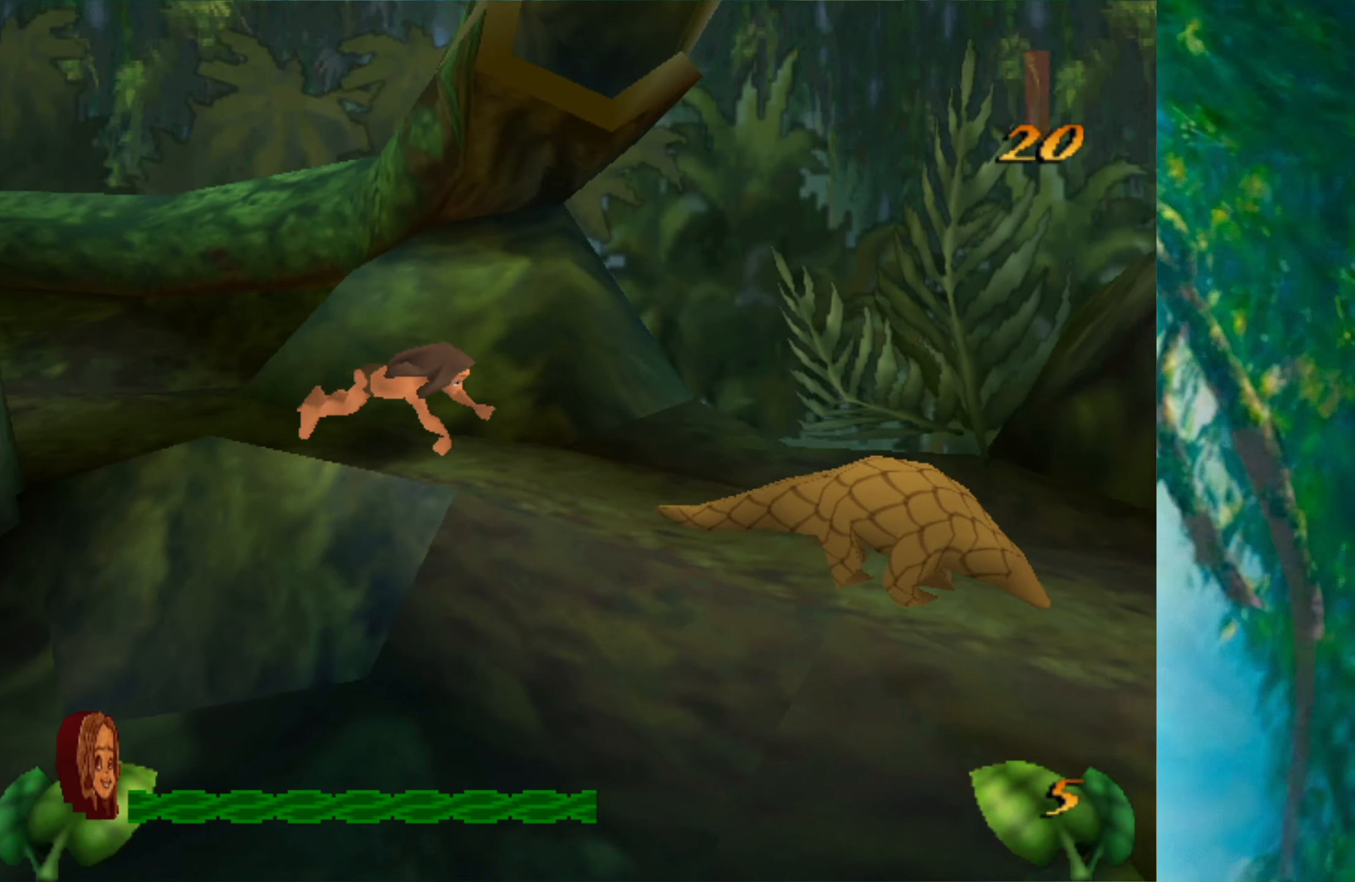
{"keys": ["right"], "events": [[217, "space", "down"], [434, "space", "up"]]}
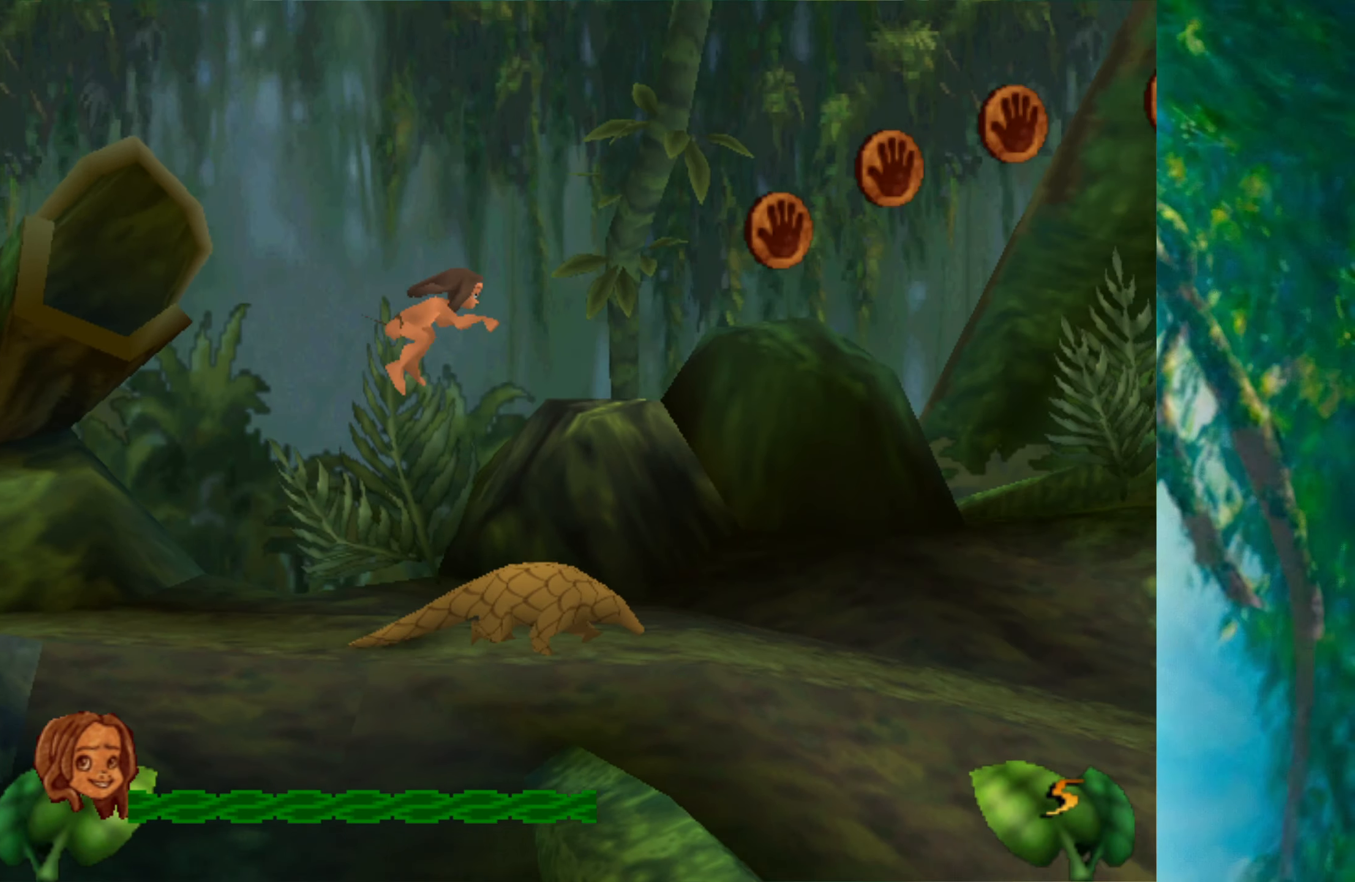
{"keys": ["right"], "events": []}
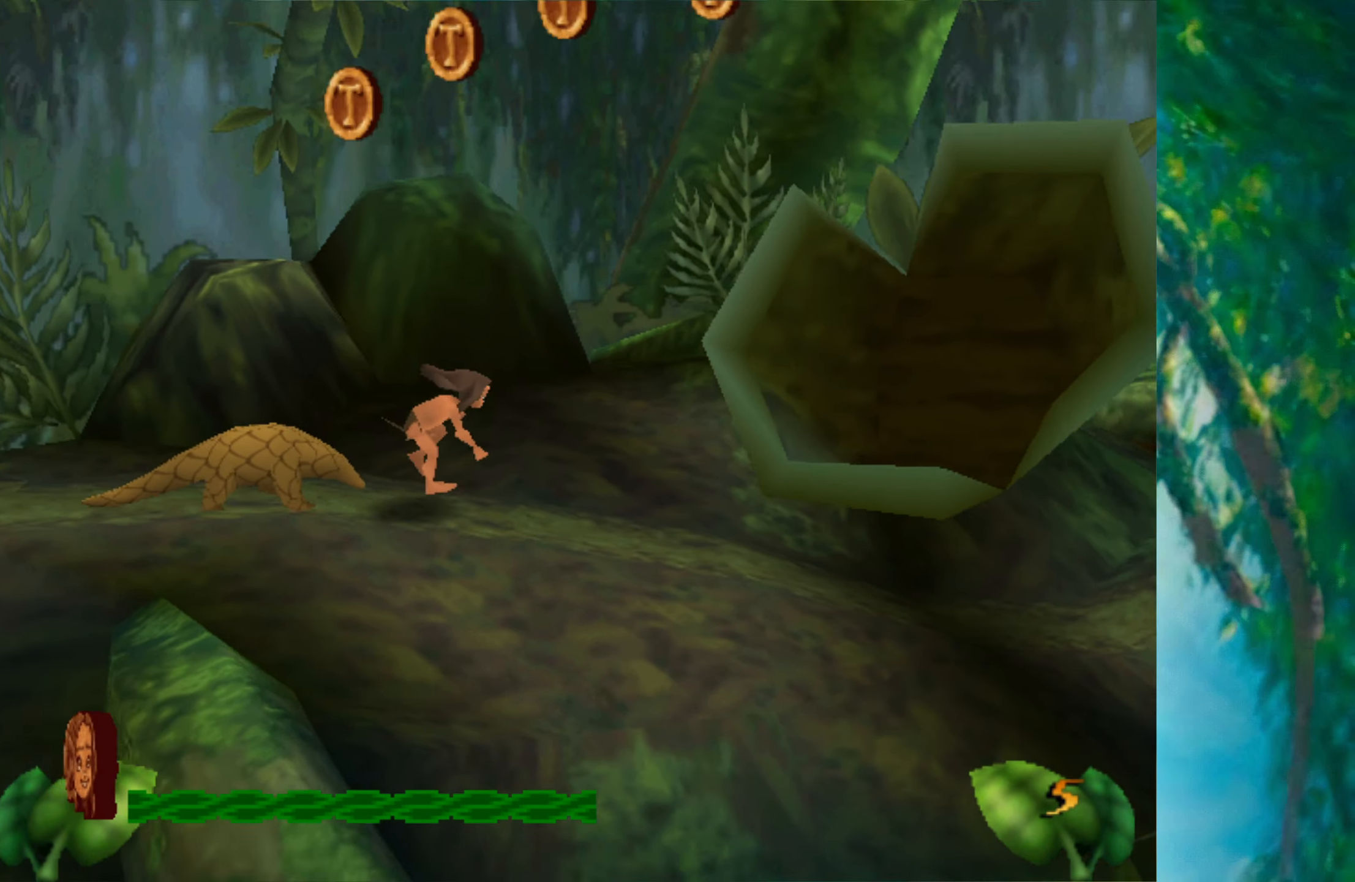
{"keys": ["right"], "events": []}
----------
Aim of the exercise: Give back the full listing above word for word, and let no picture through.

Response for this exercise:
{"keys": ["right"], "events": [[217, "space", "down"], [434, "space", "up"]]}
{"keys": ["right"], "events": []}
{"keys": ["right"], "events": []}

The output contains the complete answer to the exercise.